A positive development 

Last week, Mathis offered more details and even provided an update that included some good news for the town. While a draft of a Special Order of Consent (SOC) had already been sent to Raleigh that would implement much harsher restrictions on the town, DEQ had just decided that the town’s overflow issues were not yet “chronic” and therefore the SOC wasn’t needed. 

In an email to Smoky Mountain News, DEQ Public Information Officer Anna Gurney explained that an SOC may direct a facility to take or refrain from taking action to achieve a specific result. If the town failed to comply with the terms and conditions of the SOC, stipulated penalties and even possible judicial enforcement could be imposed. 
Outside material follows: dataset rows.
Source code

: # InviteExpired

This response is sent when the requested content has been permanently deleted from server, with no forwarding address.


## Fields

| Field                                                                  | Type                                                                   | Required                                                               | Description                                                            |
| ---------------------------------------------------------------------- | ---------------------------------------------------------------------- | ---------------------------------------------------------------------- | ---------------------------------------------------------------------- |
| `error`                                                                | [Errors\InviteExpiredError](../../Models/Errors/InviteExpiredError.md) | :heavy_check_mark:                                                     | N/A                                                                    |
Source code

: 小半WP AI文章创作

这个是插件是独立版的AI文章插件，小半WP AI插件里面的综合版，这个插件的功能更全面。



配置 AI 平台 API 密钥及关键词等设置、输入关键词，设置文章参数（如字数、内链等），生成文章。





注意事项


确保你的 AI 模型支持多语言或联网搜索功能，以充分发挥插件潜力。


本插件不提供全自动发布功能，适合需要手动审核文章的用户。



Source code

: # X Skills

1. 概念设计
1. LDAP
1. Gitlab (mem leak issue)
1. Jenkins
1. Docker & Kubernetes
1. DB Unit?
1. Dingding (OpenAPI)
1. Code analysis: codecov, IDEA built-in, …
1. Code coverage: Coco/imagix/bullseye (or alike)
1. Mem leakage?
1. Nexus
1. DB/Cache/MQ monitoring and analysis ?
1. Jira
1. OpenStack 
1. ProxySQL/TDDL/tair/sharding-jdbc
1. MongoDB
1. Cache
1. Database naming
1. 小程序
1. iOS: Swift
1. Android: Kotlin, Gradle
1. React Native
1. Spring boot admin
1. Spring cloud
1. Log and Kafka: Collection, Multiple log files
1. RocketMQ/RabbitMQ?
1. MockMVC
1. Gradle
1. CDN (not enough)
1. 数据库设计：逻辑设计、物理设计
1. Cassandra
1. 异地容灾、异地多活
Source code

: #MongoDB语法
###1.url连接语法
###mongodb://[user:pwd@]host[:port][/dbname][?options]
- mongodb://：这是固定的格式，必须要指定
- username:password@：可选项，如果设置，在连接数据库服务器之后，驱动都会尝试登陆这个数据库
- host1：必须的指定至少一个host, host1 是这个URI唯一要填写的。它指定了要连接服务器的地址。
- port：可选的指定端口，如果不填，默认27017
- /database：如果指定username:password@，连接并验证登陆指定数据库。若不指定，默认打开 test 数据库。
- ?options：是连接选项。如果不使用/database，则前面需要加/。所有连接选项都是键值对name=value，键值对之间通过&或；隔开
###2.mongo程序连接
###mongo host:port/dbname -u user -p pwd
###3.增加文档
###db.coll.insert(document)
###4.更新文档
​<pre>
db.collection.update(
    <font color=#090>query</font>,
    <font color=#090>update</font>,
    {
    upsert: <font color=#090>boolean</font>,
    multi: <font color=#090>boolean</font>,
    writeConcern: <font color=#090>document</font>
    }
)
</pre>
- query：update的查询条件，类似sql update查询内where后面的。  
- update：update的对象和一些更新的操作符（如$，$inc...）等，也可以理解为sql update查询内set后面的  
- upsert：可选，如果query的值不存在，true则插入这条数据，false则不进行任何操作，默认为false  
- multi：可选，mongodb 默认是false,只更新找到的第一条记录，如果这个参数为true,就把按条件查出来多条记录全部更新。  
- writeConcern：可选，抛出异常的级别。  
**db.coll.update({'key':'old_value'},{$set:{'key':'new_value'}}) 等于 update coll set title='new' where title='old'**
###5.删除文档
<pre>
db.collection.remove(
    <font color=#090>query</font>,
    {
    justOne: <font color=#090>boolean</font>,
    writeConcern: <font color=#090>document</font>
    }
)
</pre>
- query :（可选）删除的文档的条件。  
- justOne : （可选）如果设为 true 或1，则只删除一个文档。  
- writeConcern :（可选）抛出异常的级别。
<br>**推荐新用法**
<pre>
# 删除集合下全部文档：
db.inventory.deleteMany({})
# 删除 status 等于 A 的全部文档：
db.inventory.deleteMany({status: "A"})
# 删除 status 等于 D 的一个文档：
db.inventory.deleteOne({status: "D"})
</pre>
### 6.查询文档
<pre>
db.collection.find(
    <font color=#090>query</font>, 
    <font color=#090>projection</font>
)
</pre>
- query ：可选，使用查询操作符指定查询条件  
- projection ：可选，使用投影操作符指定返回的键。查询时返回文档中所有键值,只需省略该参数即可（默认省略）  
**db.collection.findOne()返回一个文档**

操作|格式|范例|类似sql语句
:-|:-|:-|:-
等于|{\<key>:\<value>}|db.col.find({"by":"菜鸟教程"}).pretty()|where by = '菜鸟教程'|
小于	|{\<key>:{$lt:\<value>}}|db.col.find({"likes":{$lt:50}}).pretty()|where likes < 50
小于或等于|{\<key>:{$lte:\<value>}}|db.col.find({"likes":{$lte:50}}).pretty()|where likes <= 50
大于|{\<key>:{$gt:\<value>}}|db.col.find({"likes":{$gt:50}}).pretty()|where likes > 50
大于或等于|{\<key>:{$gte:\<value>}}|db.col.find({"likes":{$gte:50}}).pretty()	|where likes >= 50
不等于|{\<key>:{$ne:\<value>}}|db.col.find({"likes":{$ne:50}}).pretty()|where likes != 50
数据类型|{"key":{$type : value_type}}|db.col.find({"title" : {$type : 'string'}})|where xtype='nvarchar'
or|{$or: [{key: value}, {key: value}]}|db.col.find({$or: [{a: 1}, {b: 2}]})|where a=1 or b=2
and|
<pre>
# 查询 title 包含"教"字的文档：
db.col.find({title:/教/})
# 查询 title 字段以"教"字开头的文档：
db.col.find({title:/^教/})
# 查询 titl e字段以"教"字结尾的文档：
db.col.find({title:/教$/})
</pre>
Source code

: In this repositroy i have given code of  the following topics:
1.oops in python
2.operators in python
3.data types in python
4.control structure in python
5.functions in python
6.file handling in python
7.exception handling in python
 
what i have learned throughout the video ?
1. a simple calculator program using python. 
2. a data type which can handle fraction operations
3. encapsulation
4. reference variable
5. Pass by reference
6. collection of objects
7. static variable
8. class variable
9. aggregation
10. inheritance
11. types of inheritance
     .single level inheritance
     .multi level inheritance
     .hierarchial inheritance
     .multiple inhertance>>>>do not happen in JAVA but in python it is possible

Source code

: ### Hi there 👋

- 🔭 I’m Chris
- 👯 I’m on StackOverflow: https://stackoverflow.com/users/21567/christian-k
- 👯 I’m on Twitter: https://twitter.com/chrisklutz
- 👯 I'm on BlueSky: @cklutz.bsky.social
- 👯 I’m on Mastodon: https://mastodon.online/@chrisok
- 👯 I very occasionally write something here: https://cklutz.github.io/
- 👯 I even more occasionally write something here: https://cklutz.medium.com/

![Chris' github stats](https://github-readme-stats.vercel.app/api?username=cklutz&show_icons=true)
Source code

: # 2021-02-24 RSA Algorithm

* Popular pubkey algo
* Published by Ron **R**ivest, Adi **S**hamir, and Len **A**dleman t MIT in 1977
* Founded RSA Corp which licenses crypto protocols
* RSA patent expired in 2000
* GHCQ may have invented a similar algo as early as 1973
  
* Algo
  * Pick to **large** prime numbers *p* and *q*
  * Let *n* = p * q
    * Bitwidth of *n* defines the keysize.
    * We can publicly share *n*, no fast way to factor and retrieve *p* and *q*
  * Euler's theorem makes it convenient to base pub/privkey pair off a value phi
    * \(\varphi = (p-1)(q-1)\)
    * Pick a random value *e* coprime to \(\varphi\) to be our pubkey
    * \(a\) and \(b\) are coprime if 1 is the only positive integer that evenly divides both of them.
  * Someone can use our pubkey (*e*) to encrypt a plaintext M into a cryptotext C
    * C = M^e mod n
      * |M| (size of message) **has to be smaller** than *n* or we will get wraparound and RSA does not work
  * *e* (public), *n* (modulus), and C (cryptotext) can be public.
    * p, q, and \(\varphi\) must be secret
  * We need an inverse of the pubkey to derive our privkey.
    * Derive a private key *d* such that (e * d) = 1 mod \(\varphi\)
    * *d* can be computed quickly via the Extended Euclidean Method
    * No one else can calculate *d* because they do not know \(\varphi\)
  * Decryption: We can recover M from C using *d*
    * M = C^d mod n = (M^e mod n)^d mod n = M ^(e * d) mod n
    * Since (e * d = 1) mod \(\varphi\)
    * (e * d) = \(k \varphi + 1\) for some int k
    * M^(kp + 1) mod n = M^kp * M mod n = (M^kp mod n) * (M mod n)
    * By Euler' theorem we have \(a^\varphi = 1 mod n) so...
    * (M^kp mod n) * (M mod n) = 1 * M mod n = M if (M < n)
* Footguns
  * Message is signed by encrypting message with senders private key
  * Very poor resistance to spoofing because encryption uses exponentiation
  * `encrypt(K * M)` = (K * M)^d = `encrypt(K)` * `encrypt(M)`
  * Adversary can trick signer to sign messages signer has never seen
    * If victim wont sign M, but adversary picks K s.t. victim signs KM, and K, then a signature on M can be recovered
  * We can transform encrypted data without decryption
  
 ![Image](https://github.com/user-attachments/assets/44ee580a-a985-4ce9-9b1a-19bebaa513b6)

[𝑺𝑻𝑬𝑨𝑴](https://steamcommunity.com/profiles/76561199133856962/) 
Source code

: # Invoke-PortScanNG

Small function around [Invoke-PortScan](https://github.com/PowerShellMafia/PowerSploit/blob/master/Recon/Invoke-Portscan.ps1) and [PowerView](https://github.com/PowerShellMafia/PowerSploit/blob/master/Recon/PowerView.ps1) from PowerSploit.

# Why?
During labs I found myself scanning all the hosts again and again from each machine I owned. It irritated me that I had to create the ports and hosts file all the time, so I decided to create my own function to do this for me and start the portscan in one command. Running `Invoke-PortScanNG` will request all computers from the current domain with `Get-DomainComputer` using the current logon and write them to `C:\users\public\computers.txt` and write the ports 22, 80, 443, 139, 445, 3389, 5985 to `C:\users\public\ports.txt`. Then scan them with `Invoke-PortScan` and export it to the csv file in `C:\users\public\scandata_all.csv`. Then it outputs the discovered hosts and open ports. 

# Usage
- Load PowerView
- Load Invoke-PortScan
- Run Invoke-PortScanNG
“At one time we were considering an SOC for Bryson City because they were having regular effluent limit violations, sanitary sewer overflows (SSOs), and their yearly flow average was in excess of their WWTP permitted capacity,” Gurney said in the email. “At present, the last flow limit violation was one year ago, the last pollutant concentration violation was 15 months ago, and the last SSO was over one year ago. Due to improved compliance trends, an SOC is no longer the appropriate regulatory tool for the City however this approach is subject to change based on compliance trends.”

“Some of what we have fixed is obviously helping,” Mathis said. 

In her email, Gurney agreed. 

“We’ve noticed the flows to the WWTP drop from 100% to 80% of permitted capacity,” she said. 

“DEQ will remain active in reviewing compliance while assisting the City where possible,” she added. “We are in regular dialogue with Bryson City staff to advise them and answer their questions. The duration of the WWTP and CS issues depends on the progress the City makes and the observed compliance with State regulations and permit conditions.”